Problems extracting two tables from same page #1085

gam32bit · 2024-01-28T17:20:16Z

gam32bit
Jan 28, 2024

I am trying to extract data from this pdf, where most of the pages with data have two separate tables. Using extract_tables() only extracts the first table. Looking more into the pdfplumber documentation, it seems like I would have manually set parameters to draw the specific lines of both tables on the pages, but I'm wondering if there's a less time-consuming solution. I found a similar discussion about problems extracting multiple tables from the same page, but in that case the two tables were different, whereas in this case the tables appear the same. Summary-of-Opioid-Funds-to-Virginia-Localities-as-of-Jan-2023.pdf

jsvine · 2024-02-10T23:05:21Z

jsvine
Feb 10, 2024
Maintainer

Thanks for sharing this PDF, @gam32bit. It's a fascinating example. There are a couple of related, obscure things going on.

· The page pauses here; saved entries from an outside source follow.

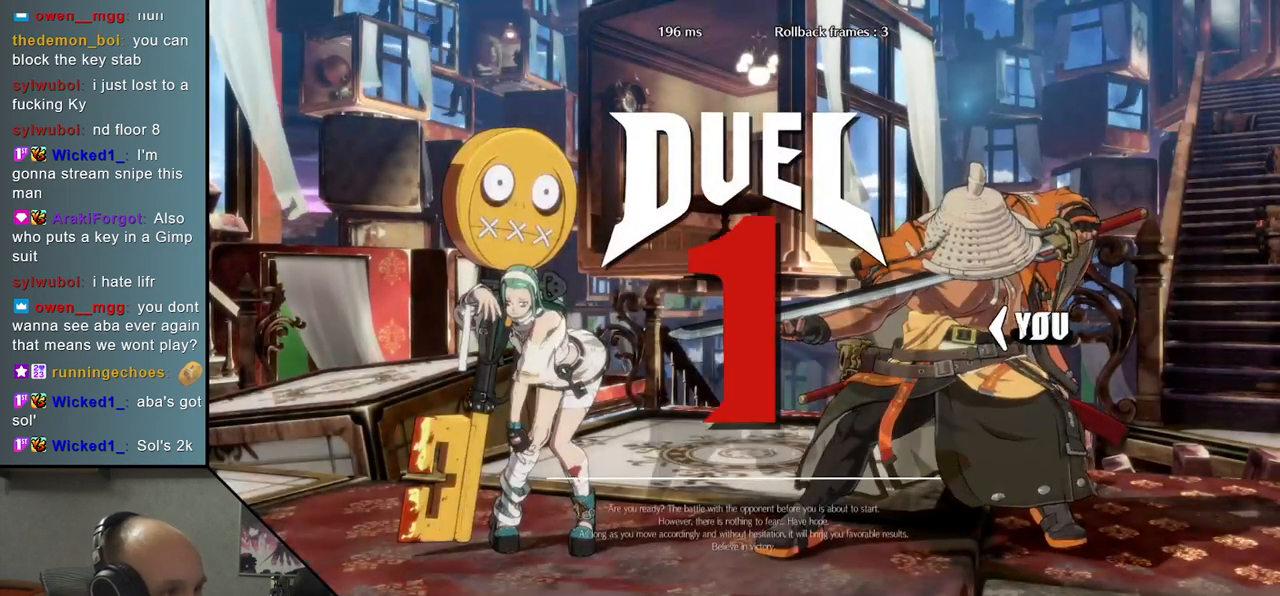
{"buttons": [], "left_stick": "left", "events": []}
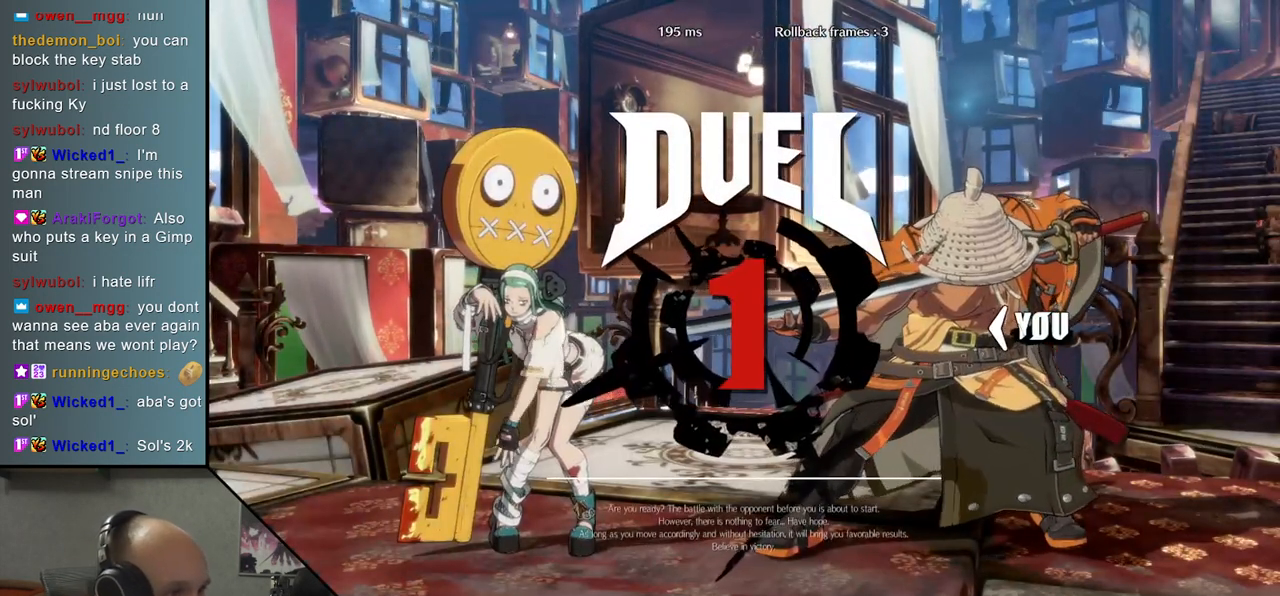
{"buttons": [], "left_stick": "left", "events": []}
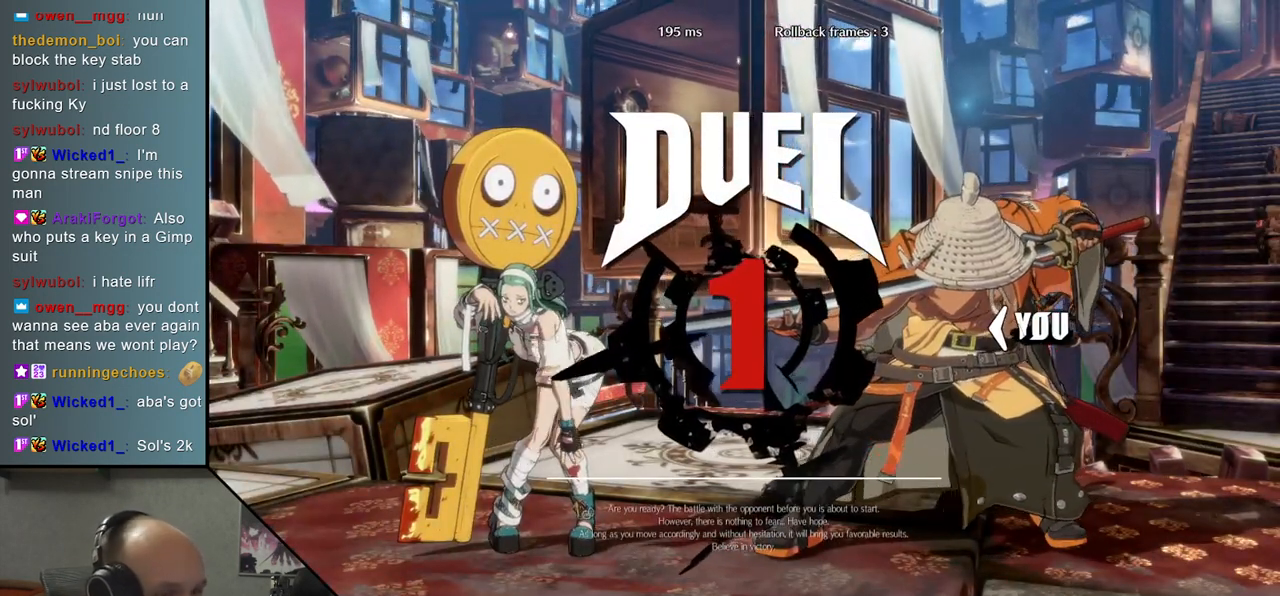
{"buttons": [], "left_stick": "left", "events": []}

The overarching issue is that — for some reason — the top tables on those pages are very, very, very slightly (imperceptibly) skewed. We're talking infinitesimal differences in positioning. Take the first line on the 4th page (pdf.pages[3].lines[0]):

{'x0': 72.30546188719117,
 'y0': 652.4448951290829,
 'x1': 72.3054624052992,
 'y1': 677.5428190549828,
 'width': 5.181080240390656e-07,
 'height': 25.097923925899977,
[...]}

This is a vertical line that is supposed to have the same x0 and x1 values, but they're off by 5.181080240390656e-07. This throws off pdfplumber, which considers objects with any skewness to be non-rectilinear.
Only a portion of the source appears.